REQUIRED WORK> For the entries below, the expected answer is the line with "rispettivamente in 3/4/5/6", the line with "21 pezzi di", and every line between them, exactly as written, and nothing more.
### DATA FOR THIS TASK ###
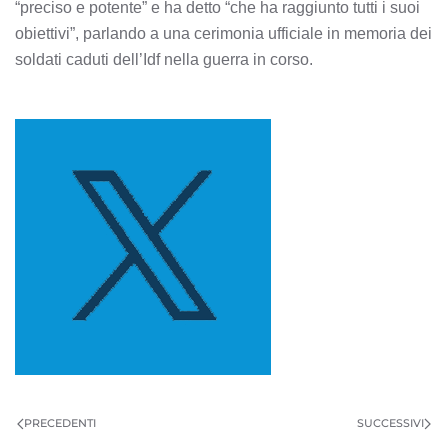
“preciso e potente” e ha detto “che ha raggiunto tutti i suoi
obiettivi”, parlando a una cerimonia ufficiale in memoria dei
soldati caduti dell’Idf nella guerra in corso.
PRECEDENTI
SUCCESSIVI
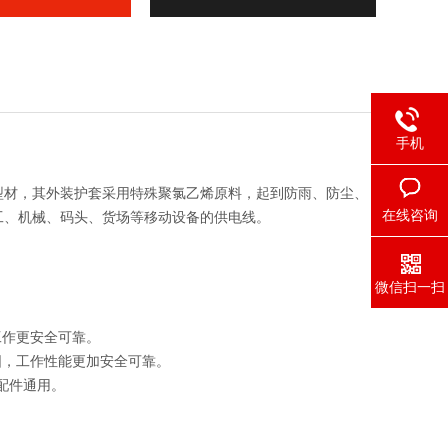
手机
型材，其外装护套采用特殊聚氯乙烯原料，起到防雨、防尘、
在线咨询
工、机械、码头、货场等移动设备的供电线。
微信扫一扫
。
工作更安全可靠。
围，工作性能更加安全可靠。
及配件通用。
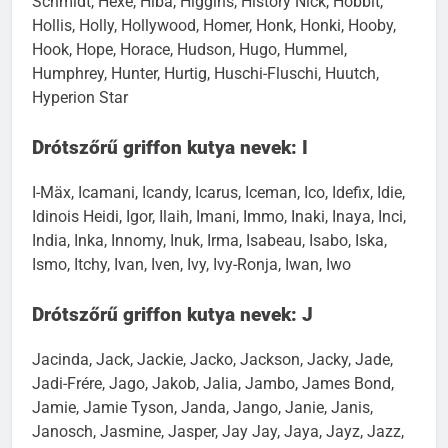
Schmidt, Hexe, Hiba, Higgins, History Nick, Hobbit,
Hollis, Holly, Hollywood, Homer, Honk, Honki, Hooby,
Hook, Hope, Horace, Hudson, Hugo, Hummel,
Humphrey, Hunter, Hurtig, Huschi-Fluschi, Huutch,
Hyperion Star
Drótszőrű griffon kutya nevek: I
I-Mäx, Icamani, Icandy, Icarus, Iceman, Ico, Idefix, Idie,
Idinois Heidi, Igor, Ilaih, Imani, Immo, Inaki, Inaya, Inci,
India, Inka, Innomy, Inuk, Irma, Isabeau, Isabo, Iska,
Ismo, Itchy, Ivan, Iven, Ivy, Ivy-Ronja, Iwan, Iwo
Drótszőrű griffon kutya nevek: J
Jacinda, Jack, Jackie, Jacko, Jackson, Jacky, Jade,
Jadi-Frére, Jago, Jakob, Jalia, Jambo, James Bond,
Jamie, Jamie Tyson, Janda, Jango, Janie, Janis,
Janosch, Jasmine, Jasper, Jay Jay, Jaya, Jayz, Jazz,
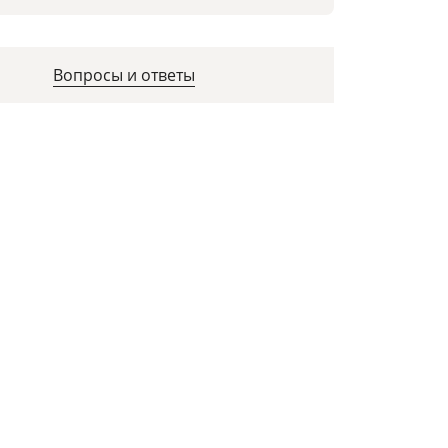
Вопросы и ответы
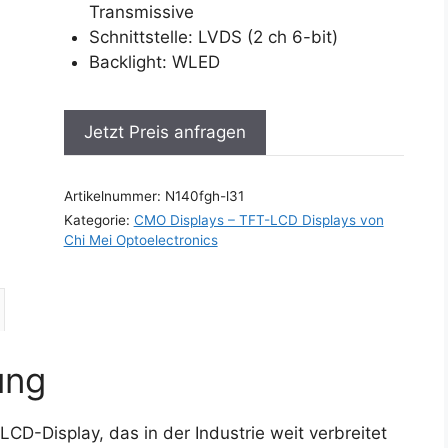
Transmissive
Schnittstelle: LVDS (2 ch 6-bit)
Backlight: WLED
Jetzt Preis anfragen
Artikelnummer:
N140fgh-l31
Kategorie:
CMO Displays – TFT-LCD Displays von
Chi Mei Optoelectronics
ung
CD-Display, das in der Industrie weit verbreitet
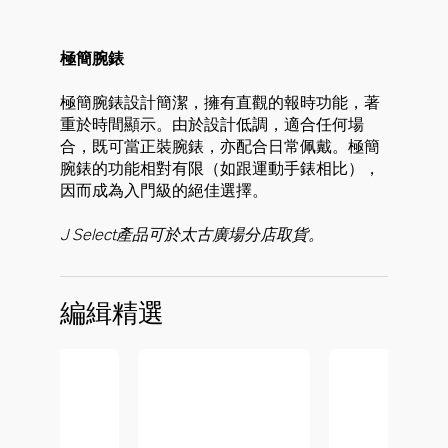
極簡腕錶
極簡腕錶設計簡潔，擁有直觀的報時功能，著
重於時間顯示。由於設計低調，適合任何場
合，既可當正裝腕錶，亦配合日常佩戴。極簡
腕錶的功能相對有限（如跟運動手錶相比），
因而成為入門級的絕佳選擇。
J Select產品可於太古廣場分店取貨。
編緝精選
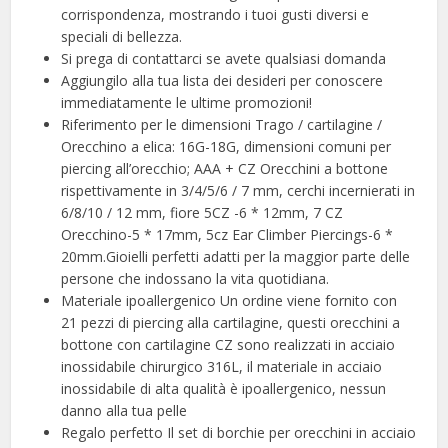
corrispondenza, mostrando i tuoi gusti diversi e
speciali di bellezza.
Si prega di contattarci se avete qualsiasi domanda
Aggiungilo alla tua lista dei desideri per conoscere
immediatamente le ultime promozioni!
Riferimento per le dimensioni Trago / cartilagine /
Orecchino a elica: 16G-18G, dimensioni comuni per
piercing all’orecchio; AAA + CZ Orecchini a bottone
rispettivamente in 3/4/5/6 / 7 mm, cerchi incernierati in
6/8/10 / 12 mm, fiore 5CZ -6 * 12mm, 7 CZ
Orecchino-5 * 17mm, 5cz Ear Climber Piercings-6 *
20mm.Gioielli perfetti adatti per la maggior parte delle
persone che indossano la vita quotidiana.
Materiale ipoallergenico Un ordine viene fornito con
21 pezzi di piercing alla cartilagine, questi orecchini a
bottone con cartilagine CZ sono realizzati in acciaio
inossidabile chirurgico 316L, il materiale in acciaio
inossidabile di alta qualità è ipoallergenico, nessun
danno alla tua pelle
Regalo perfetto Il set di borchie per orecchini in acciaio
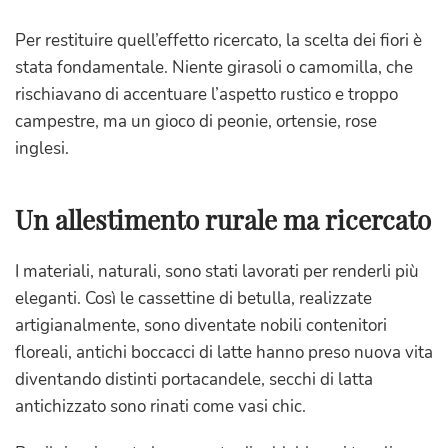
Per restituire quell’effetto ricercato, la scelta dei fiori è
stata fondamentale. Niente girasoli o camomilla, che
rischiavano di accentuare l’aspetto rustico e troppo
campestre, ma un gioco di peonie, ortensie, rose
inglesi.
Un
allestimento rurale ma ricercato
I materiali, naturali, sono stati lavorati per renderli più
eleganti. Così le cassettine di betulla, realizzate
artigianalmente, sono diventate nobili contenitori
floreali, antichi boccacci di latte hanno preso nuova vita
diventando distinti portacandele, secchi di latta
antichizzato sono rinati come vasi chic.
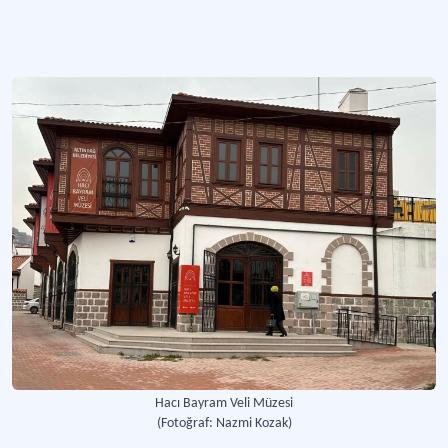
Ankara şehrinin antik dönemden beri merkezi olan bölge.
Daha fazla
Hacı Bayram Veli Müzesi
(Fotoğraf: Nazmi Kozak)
###
REPLY>
rispettivamente in 3/4/5/6 / 7 mm, cerchi incernierati in
6/8/10 / 12 mm, fiore 5CZ -6 * 12mm, 7 CZ
Orecchino-5 * 17mm, 5cz Ear Climber Piercings-6 *
20mm.Gioielli perfetti adatti per la maggior parte delle
persone che indossano la vita quotidiana.
Materiale ipoallergenico Un ordine viene fornito con
21 pezzi di piercing alla cartilagine, questi orecchini a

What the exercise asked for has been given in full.